El tema de la cocina tradicional, no es un negocio agregado al turismo como muchos piensan cuando se toman las fotos y guardan en su chequera millones que beneficiarían tanto a las comunidades que son las que permiten conservar tradiciones y secretos ancestrales. El tema de la tradición alimentaria cala profundamente en el orden de desarrollo social, cultural y político de las poblaciones. Por ejemplo el Bocachico, del que no se habla porque corre peligro de perderse, un pez que tradicionalmente se asocia al consumo de los lugareños, ha venido desapareciendo por los problemas ambientales que genera la minería, vertedor de desecho dañinos para los ecosistemas acuíferos.      

La ciudad fundada en la margen del río Atrato, es hasta ahora esa gran desconocida para Colombia, esa que genera intrigas y deseos de poseer. La riqueza aquí no es un mito, pero si una mentira bien contada, como deben de serlo las que necesariamente deben hacerse creer. Una ciudad que inició como uno de los centros industriales del país, que vivió con tantos extranjeros cómo la Medellín y Antioquia de finales del XIX, un territorio que comienza a ser reclamado por sus habitantes descendientes de aquellos que se escaparon de los españoles y que se fueron para el los bosques del Pacífico porque los blancos no eran capaz con ese clima.
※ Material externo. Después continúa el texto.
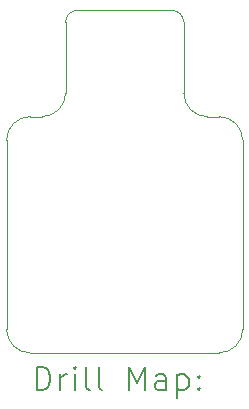
<source format=gbr>
%TF.GenerationSoftware,KiCad,Pcbnew,7.0.6*%
%TF.CreationDate,2023-08-09T20:57:13-04:00*%
%TF.ProjectId,miniclick,6d696e69-636c-4696-936b-2e6b69636164,rev?*%
%TF.SameCoordinates,Original*%
%TF.FileFunction,Drillmap*%
%TF.FilePolarity,Positive*%
%FSLAX45Y45*%
G04 Gerber Fmt 4.5, Leading zero omitted, Abs format (unit mm)*
G04 Created by KiCad (PCBNEW 7.0.6) date 2023-08-09 20:57:13*
%MOMM*%
%LPD*%
G01*
G04 APERTURE LIST*
%ADD10C,0.100000*%
%ADD11C,0.200000*%
G04 APERTURE END LIST*
D10*
X14400000Y-7800000D02*
X15200000Y-7800000D01*
X15600000Y-10700000D02*
G75*
G03*
X15800000Y-10500000I0J200000D01*
G01*
X15800000Y-8900000D02*
X15800000Y-10500000D01*
X15300000Y-7900000D02*
X15300000Y-8500000D01*
X14100000Y-8700000D02*
G75*
G03*
X14300000Y-8500000I0J200000D01*
G01*
X14400000Y-7800000D02*
G75*
G03*
X14300000Y-7900000I0J-100000D01*
G01*
X15500000Y-8700000D02*
X15600000Y-8700000D01*
X14000000Y-8700000D02*
G75*
G03*
X13800000Y-8900000I0J-200000D01*
G01*
X15800000Y-8900000D02*
G75*
G03*
X15600000Y-8700000I-200000J0D01*
G01*
X15300000Y-8500000D02*
G75*
G03*
X15500000Y-8700000I200000J0D01*
G01*
X13800000Y-10500000D02*
X13800000Y-8900000D01*
X14100000Y-8700000D02*
X14000000Y-8700000D01*
X15300000Y-7900000D02*
G75*
G03*
X15200000Y-7800000I-100000J0D01*
G01*
X13800000Y-10500000D02*
G75*
G03*
X14000000Y-10700000I200000J0D01*
G01*
X14300000Y-8500000D02*
X14300000Y-7900000D01*
X15600000Y-10700000D02*
X14000000Y-10700000D01*
D11*
X14055777Y-11016484D02*
X14055777Y-10816484D01*
X14055777Y-10816484D02*
X14103396Y-10816484D01*
X14103396Y-10816484D02*
X14131967Y-10826008D01*
X14131967Y-10826008D02*
X14151015Y-10845055D01*
X14151015Y-10845055D02*
X14160539Y-10864103D01*
X14160539Y-10864103D02*
X14170062Y-10902198D01*
X14170062Y-10902198D02*
X14170062Y-10930770D01*
X14170062Y-10930770D02*
X14160539Y-10968865D01*
X14160539Y-10968865D02*
X14151015Y-10987912D01*
X14151015Y-10987912D02*
X14131967Y-11006960D01*
X14131967Y-11006960D02*
X14103396Y-11016484D01*
X14103396Y-11016484D02*
X14055777Y-11016484D01*
X14255777Y-11016484D02*
X14255777Y-10883150D01*
X14255777Y-10921246D02*
X14265301Y-10902198D01*
X14265301Y-10902198D02*
X14274824Y-10892674D01*
X14274824Y-10892674D02*
X14293872Y-10883150D01*
X14293872Y-10883150D02*
X14312920Y-10883150D01*
X14379586Y-11016484D02*
X14379586Y-10883150D01*
X14379586Y-10816484D02*
X14370062Y-10826008D01*
X14370062Y-10826008D02*
X14379586Y-10835531D01*
X14379586Y-10835531D02*
X14389110Y-10826008D01*
X14389110Y-10826008D02*
X14379586Y-10816484D01*
X14379586Y-10816484D02*
X14379586Y-10835531D01*
X14503396Y-11016484D02*
X14484348Y-11006960D01*
X14484348Y-11006960D02*
X14474824Y-10987912D01*
X14474824Y-10987912D02*
X14474824Y-10816484D01*
X14608158Y-11016484D02*
X14589110Y-11006960D01*
X14589110Y-11006960D02*
X14579586Y-10987912D01*
X14579586Y-10987912D02*
X14579586Y-10816484D01*
X14836729Y-11016484D02*
X14836729Y-10816484D01*
X14836729Y-10816484D02*
X14903396Y-10959341D01*
X14903396Y-10959341D02*
X14970062Y-10816484D01*
X14970062Y-10816484D02*
X14970062Y-11016484D01*
X15151015Y-11016484D02*
X15151015Y-10911722D01*
X15151015Y-10911722D02*
X15141491Y-10892674D01*
X15141491Y-10892674D02*
X15122443Y-10883150D01*
X15122443Y-10883150D02*
X15084348Y-10883150D01*
X15084348Y-10883150D02*
X15065301Y-10892674D01*
X15151015Y-11006960D02*
X15131967Y-11016484D01*
X15131967Y-11016484D02*
X15084348Y-11016484D01*
X15084348Y-11016484D02*
X15065301Y-11006960D01*
X15065301Y-11006960D02*
X15055777Y-10987912D01*
X15055777Y-10987912D02*
X15055777Y-10968865D01*
X15055777Y-10968865D02*
X15065301Y-10949817D01*
X15065301Y-10949817D02*
X15084348Y-10940293D01*
X15084348Y-10940293D02*
X15131967Y-10940293D01*
X15131967Y-10940293D02*
X15151015Y-10930770D01*
X15246253Y-10883150D02*
X15246253Y-11083150D01*
X15246253Y-10892674D02*
X15265301Y-10883150D01*
X15265301Y-10883150D02*
X15303396Y-10883150D01*
X15303396Y-10883150D02*
X15322443Y-10892674D01*
X15322443Y-10892674D02*
X15331967Y-10902198D01*
X15331967Y-10902198D02*
X15341491Y-10921246D01*
X15341491Y-10921246D02*
X15341491Y-10978389D01*
X15341491Y-10978389D02*
X15331967Y-10997436D01*
X15331967Y-10997436D02*
X15322443Y-11006960D01*
X15322443Y-11006960D02*
X15303396Y-11016484D01*
X15303396Y-11016484D02*
X15265301Y-11016484D01*
X15265301Y-11016484D02*
X15246253Y-11006960D01*
X15427205Y-10997436D02*
X15436729Y-11006960D01*
X15436729Y-11006960D02*
X15427205Y-11016484D01*
X15427205Y-11016484D02*
X15417682Y-11006960D01*
X15417682Y-11006960D02*
X15427205Y-10997436D01*
X15427205Y-10997436D02*
X15427205Y-11016484D01*
X15427205Y-10892674D02*
X15436729Y-10902198D01*
X15436729Y-10902198D02*
X15427205Y-10911722D01*
X15427205Y-10911722D02*
X15417682Y-10902198D01*
X15417682Y-10902198D02*
X15427205Y-10892674D01*
X15427205Y-10892674D02*
X15427205Y-10911722D01*
M02*

</source>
Catedral de San Francisco de Asís y malecón de Quibdó, río Atrato.
Foto: Sebastián Pérez Morales 

Finalmente, a pesar de ser uno de los territorios más visibilizados en temas culinarios, no se han agotado todos los sabores de la tierra y las historias que ellos cuentan. Aún a Colombia le falta conocer y aprender qué es el Chocó, el Pacífico, y cuál es su riqueza verdadera. 
Publicaba Efe Gómez para 1908 Un Zarathustra Maicero en la revista Alfa, hablando del sabor de estas tierras:

La cena estaba a punto. Y nos fuimos acomodando en bancos bajos, alrededor del fogón, en el cual Nieves, la guapa remadora, oficiaba soberana. Y debía de ser un prodigio culinario, según la fragancia que exhalaba todo aquello. Cierto que la cosa se prestaba, pues la pesca de esa tarde había sido espléndida. Pesca para todos los gusto: pemaes verdes y oro, obscuros nayos, gúngubas cobrizas… todos los peces desprovistos de espinas que en las aguas de la región se crían destinados a nosotros, gentes de las montañas, “Camina por tierra”, mindalaes, como se llaman con desprecio; y sábalos y doradas y picudas para ellos, para gentes de la tierra, cuya delicia consiste en comer paños de agujas, que no otra cosa es la carne de esos peces, según se tejen en ella las espinas.  (Gómez, 1973)   

Bibliografía

Gómez, E. (1973). El paisano Álvarez Gaviria. En E. Gómez, Retorno (pág. 80). Medellín: Bedout S.A.